• [Dataset records]
________________

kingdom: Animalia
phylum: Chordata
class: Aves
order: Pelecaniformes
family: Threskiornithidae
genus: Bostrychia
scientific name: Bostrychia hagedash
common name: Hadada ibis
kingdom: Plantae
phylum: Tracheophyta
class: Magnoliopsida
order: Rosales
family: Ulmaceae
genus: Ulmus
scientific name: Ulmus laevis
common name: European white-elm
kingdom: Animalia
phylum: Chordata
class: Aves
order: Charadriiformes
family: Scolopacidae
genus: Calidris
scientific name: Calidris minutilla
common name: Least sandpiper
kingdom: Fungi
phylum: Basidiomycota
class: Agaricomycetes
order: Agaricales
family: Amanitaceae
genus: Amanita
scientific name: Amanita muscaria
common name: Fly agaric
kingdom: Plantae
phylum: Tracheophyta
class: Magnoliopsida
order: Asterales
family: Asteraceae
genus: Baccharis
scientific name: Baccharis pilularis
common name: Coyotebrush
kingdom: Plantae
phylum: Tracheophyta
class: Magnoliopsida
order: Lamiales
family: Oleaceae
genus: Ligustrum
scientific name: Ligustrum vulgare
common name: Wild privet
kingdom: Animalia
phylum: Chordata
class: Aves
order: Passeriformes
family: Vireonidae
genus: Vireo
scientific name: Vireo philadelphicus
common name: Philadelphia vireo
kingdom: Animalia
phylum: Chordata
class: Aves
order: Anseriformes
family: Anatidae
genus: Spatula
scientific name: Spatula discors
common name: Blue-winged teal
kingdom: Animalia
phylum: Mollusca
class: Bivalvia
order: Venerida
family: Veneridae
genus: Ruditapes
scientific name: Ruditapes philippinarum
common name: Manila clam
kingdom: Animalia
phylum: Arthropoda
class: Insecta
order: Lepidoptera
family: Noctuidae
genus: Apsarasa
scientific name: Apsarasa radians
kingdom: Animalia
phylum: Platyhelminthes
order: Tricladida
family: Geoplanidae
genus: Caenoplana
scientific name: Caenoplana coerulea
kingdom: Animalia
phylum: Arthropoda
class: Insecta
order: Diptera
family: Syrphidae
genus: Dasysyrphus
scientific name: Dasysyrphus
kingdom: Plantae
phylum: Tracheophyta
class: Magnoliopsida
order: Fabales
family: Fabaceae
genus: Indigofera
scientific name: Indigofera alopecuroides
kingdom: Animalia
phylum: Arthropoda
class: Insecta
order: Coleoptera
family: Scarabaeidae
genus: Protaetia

________________

• [Goal] Reproduce only the part of the listing from the line with "genus: Bostrychia" up to and including the line with "class: Agaricomycetes", replacing "common name" with "vernacular name" and leaving everything else unchanged.

• [Worked answer]
genus: Bostrychia
scientific name: Bostrychia hagedash
vernacular name: Hadada ibis
kingdom: Plantae
phylum: Tracheophyta
class: Magnoliopsida
order: Rosales
family: Ulmaceae
genus: Ulmus
scientific name: Ulmus laevis
vernacular name: European white-elm
kingdom: Animalia
phylum: Chordata
class: Aves
order: Charadriiformes
family: Scolopacidae
genus: Calidris
scientific name: Calidris minutilla
vernacular name: Least sandpiper
kingdom: Fungi
phylum: Basidiomycota
class: Agaricomycetes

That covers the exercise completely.